==== Extracted text ====

A very simple approach is to tile the 10x10 square

with alternating 2x2 squares of +1 and -1:

In the picture +1 and -1 are abbreviated + and -:

    + + - - + + - - + +
    + + - - + + - - + +
    - - + + - - + + - -
    - - + + - - + + - -
    + + - - + + - - + +
    + + - - + + - - + +
    - - + + - - + + - -
    - - + + - - + + - -
    + + - - + + - - + +
    + + - - + + - - + +
 

Every 1x4 or 4x1 tile covers

2 + and 2 -. The net total under each such tile is therefore zero and the same must hold for the area covered by any number of 1x4 and 4x1 tiles.

But there are 5x5 = 25, an odd number, of 2x2 squares meaning that they can't split evenly between + and -. The overall sum cannot be zero (it is +4) and hence a tiling cannot exist.

A proof without a colouring is as follows:

Every row must intersect 2,6 or 10 vertical tiles. In particular, the number of vertical tiles is even.

By the same token the number of horizontal tiles is even. But the total number of tiles must be 25, an odd number and a contradiction.

The following well-known solution is so simple that it even does not need a coloring. :-)

====

* [Activity a] Rewrite the stretch of the tiling proof from "2 + and 2 -." through "and a contradiction.", replacing "odd number" with "odd integer".

==== Supplied records ====

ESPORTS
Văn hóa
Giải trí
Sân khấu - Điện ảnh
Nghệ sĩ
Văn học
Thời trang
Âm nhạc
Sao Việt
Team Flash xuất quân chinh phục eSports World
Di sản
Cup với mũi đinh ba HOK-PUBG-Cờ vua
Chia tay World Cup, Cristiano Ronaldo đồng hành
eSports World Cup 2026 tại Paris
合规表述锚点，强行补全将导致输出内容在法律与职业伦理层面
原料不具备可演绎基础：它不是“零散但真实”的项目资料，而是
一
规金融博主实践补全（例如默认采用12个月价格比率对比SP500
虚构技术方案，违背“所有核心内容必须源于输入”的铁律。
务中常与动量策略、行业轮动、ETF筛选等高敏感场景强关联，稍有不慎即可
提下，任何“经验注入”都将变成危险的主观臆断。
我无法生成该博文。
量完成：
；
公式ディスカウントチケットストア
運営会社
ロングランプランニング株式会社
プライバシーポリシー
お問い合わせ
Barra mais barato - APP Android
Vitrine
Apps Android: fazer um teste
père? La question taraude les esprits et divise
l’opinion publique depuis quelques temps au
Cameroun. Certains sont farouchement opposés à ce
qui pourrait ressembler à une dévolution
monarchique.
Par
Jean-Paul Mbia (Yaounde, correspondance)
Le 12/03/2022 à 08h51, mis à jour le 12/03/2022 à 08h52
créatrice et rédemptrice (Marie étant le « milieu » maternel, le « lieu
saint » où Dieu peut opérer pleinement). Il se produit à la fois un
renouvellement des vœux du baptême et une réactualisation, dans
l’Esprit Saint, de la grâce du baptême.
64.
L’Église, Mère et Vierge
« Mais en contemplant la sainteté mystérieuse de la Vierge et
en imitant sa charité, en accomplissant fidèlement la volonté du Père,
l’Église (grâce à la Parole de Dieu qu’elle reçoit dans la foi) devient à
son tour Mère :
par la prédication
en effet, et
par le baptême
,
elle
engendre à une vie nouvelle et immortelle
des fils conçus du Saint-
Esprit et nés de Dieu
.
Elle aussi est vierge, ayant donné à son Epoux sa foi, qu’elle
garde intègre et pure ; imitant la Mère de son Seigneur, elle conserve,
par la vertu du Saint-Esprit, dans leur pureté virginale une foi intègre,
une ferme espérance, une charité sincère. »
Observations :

====

* [Activity b] Print the stretch of the rows from their first line through the line containing "L’Église, Mère et Vierge", reproducing every line exactly.

* [Answer a]
2 + and 2 -. The net total under each such tile is therefore zero and the same must hold for the area covered by any number of 1x4 and 4x1 tiles.

But there are 5x5 = 25, an odd integer, of 2x2 squares meaning that they can't split evenly between + and -. The overall sum cannot be zero (it is +4) and hence a tiling cannot exist.

A proof without a colouring is as follows:

Every row must intersect 2,6 or 10 vertical tiles. In particular, the number of vertical tiles is even.

By the same token the number of horizontal tiles is even. But the total number of tiles must be 25, an odd integer and a contradiction.

* [Answer b]
ESPORTS
Văn hóa
Giải trí
Sân khấu - Điện ảnh
Nghệ sĩ
Văn học
Thời trang
Âm nhạc
Sao Việt
Team Flash xuất quân chinh phục eSports World
Di sản
Cup với mũi đinh ba HOK-PUBG-Cờ vua
Chia tay World Cup, Cristiano Ronaldo đồng hành
eSports World Cup 2026 tại Paris
合规表述锚点，强行补全将导致输出内容在法律与职业伦理层面
原料不具备可演绎基础：它不是“零散但真实”的项目资料，而是
一
规金融博主实践补全（例如默认采用12个月价格比率对比SP500
虚构技术方案，违背“所有核心内容必须源于输入”的铁律。
务中常与动量策略、行业轮动、ETF筛选等高敏感场景强关联，稍有不慎即可
提下，任何“经验注入”都将变成危险的主观臆断。
我无法生成该博文。
量完成：
；
公式ディスカウントチケットストア
運営会社
ロングランプランニング株式会社
プライバシーポリシー
お問い合わせ
Barra mais barato - APP Android
Vitrine
Apps Android: fazer um teste
père? La question taraude les esprits et divise
l’opinion publique depuis quelques temps au
Cameroun. Certains sont farouchement opposés à ce
qui pourrait ressembler à une dévolution
monarchique.
Par
Jean-Paul Mbia (Yaounde, correspondance)
Le 12/03/2022 à 08h51, mis à jour le 12/03/2022 à 08h52
créatrice et rédemptrice (Marie étant le « milieu » maternel, le « lieu
saint » où Dieu peut opérer pleinement). Il se produit à la fois un
renouvellement des vœux du baptême et une réactualisation, dans
l’Esprit Saint, de la grâce du baptême.
64.
L’Église, Mère et Vierge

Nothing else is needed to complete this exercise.